You can use the “Continuous Gesture Identification” feature of MiVRy. When using the “GestureRecognition” or “GestureCombinations” objects directly, use the “contdIdentify” function – you can call this function repeatedly (for example on every frame or when something in your app happens) and every time it will tell you which gesture is currently being performed. When using the Unity “Mivry” component or the UnrealEngine “MivryActor”, use the “Continuous Gesture Identification” switch. Either way, two settings are important for Continuous Gesture Identification: “Continuous Gesture Period” and “Continuous Gesture Smoothing”. “Continuous Gesture Period” is the time frame (in milliseconds) that continuous gestures are expected to be. So if your gestures take 1 second to perform, set this to “1000” so that MiVRy will consider the last 1000 milliseconds to identify the gesture. “Continuous Gesture Smoothing” is the number of samples (previous calls to “contdIdentify” to use for smoothing continuous gesture identification results). When setting this to zero, each attempt to identify the gesture will stand alone, which may lead to sudden changes when switching from one gesture to another. If ContinuousGestureSmoothing is higher than zero, MiVRy will remember previous attempts to identify the gesture and will produce more stable output.

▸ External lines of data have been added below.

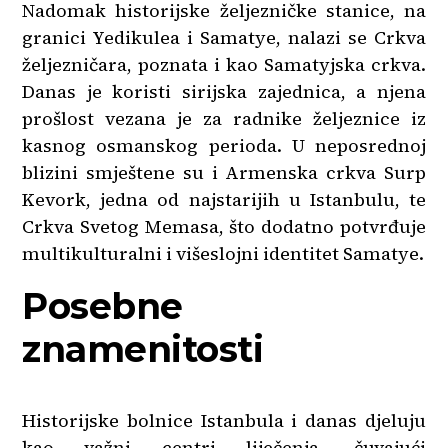
Nadomak historijske željezničke stanice, na
granici Yedikulea i Samatye, nalazi se Crkva
željezničara, poznata i kao Samatyjska crkva.
Danas je koristi sirijska zajednica, a njena
prošlost vezana je za radnike željeznice iz
kasnog osmanskog perioda. U neposrednoj
blizini smještene su i Armenska crkva Surp
Kevork, jedna od najstarijih u Istanbulu, te
Crkva Svetog Memasa, što dodatno potvrđuje
multikulturalni i višeslojni identitet Samatye.
Posebne
znamenitosti
Historijske bolnice Istanbula i danas djeluju
kao važni centri liječenja, čuvajući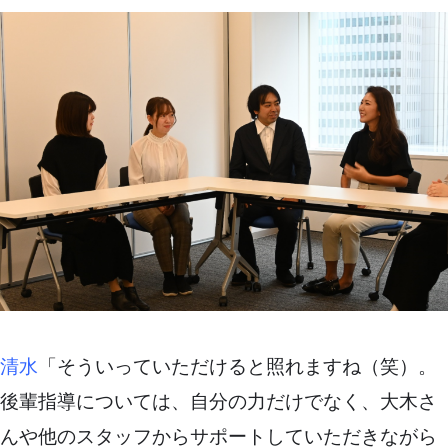
清水
「そういっていただけると照れますね（笑）。
後輩指導については、自分の力だけでなく、大木さ
んや他のスタッフからサポートしていただきながら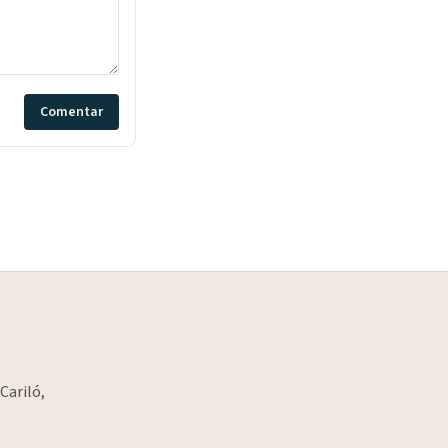
Comentar
Cariló,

(14) What is the “Update Head Position Policy” / “Compensate Head Motion” setting?

This setting decides whether the AI should consider changes in head position during the gesturing.
During gesturing, the current position of the VR headset can/will be updated via the “updateHeadPosition” procedure.
This data is saved together with the motion data.
However, in many cases it is not advisable to take head motions during gesturing into account, because people may watch their hands while gesturing.
Following the moving hands with the head would then eliminate the hand motion relative to the headset (the hands would always be “in front of the headset”).
However, in some cases it may be useful to use the changing head position, for example if the user might be walking during a gesture.
You can chose whether or not the the data provided via calls to “updateHeadPosition” functions will be used with the UpdateHeadPositionPolicy (or call to GestureRecognition.setUpdateHeadPositionPolicy().
“UseLatest” will cause MiVRy to use the changing head position, thus compensating the relative head motion during gesturing.
“UseInitial” will not consider changes in head motion during gesturing, but only the head position at the start of the gesture.
Note that if you use a GestureRecognition or GestureCombinations object directly, you also need to provide the changing head position via “updateHeadPosition()” for this to have any effect.
Also note that the data provided via “updateHeadPosition” is stored regardless of the policy, even when it is not used later.